— Required action —
Go through the data below and return each line where the string "back" appears.

============

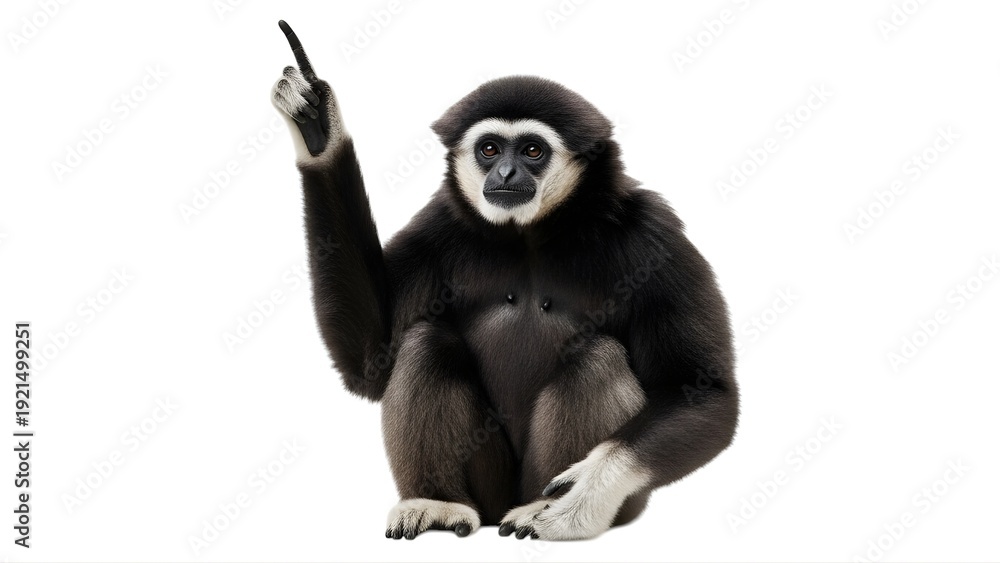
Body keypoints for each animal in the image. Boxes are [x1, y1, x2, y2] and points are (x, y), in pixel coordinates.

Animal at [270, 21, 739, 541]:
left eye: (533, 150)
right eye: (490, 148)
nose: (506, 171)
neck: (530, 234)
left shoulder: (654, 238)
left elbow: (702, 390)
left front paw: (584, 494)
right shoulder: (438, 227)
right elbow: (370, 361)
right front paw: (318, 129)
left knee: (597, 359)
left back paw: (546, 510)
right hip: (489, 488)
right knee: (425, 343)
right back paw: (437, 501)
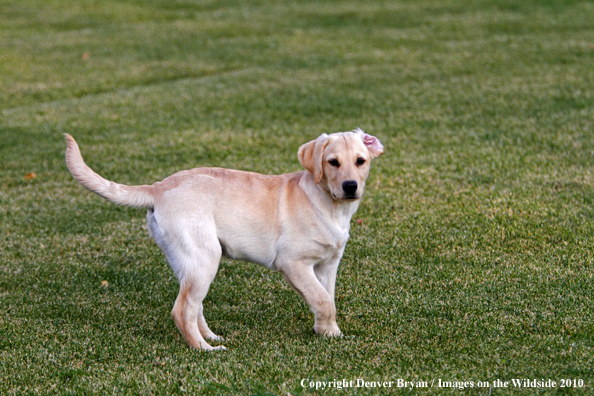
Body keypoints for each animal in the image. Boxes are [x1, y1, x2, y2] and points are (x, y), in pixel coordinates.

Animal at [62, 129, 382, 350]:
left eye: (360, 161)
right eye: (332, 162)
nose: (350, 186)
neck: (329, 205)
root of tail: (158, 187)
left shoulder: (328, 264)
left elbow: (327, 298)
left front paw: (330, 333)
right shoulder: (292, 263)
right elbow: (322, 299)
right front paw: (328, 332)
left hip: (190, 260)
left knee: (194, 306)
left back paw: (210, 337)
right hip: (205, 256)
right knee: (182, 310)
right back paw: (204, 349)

============

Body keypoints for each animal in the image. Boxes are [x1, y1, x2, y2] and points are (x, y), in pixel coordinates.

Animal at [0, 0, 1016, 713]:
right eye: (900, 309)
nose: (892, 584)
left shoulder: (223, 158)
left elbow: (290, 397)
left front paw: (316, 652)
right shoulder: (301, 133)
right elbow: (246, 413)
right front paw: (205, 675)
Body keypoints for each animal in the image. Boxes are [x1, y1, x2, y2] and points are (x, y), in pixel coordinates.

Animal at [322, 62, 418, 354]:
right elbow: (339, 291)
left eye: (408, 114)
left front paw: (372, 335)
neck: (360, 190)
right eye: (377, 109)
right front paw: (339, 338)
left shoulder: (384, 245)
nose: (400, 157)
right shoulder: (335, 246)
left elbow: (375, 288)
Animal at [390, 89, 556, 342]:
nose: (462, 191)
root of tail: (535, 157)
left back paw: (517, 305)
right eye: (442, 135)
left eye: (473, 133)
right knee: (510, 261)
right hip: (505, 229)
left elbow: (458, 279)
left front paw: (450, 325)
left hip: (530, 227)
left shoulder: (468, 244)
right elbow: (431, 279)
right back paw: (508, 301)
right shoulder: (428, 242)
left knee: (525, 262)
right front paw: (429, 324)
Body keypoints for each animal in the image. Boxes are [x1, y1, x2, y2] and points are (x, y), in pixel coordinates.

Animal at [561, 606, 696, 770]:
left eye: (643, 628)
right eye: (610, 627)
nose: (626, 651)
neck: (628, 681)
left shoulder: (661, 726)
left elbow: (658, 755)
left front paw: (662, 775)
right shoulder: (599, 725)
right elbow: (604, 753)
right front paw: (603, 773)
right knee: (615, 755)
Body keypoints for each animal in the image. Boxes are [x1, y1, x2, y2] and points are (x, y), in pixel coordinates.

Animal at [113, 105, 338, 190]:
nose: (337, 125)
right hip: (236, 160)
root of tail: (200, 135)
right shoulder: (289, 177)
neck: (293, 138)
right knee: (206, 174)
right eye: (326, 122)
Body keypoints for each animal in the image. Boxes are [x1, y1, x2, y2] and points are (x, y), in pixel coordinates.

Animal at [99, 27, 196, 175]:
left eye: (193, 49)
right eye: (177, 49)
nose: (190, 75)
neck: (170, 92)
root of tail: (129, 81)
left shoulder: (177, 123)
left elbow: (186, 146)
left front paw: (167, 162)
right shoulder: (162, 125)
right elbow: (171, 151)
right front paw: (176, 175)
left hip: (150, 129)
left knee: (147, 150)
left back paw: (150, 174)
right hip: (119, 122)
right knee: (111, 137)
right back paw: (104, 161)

============

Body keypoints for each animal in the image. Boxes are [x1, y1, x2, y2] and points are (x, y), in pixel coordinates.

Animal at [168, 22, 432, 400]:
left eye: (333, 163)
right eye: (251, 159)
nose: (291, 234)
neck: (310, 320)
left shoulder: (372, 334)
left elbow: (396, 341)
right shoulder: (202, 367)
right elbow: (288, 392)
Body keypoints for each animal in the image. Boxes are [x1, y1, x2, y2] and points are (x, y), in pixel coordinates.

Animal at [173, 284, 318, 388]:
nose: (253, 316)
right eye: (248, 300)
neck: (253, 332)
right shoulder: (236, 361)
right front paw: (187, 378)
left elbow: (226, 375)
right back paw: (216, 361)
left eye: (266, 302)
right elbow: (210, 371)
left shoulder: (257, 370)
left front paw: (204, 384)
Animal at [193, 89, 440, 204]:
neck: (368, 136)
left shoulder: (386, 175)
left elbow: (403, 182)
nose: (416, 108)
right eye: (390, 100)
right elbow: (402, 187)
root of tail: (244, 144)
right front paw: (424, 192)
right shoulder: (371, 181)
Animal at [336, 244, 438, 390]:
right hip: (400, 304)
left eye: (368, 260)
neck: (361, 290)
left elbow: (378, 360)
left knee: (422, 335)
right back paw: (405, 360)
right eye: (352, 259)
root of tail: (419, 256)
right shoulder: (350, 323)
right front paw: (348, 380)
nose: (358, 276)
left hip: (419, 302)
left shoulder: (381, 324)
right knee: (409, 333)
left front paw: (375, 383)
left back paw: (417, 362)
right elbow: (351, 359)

============

— Task result —
left back paw: (546, 510)
right back paw: (437, 501)
left back paw: (210, 337)
right back paw: (204, 349)
left back paw: (517, 305)
right back paw: (508, 301)
left back paw: (150, 174)
right back paw: (104, 161)
right back paw: (216, 361)
right back paw: (405, 360)
left back paw: (417, 362)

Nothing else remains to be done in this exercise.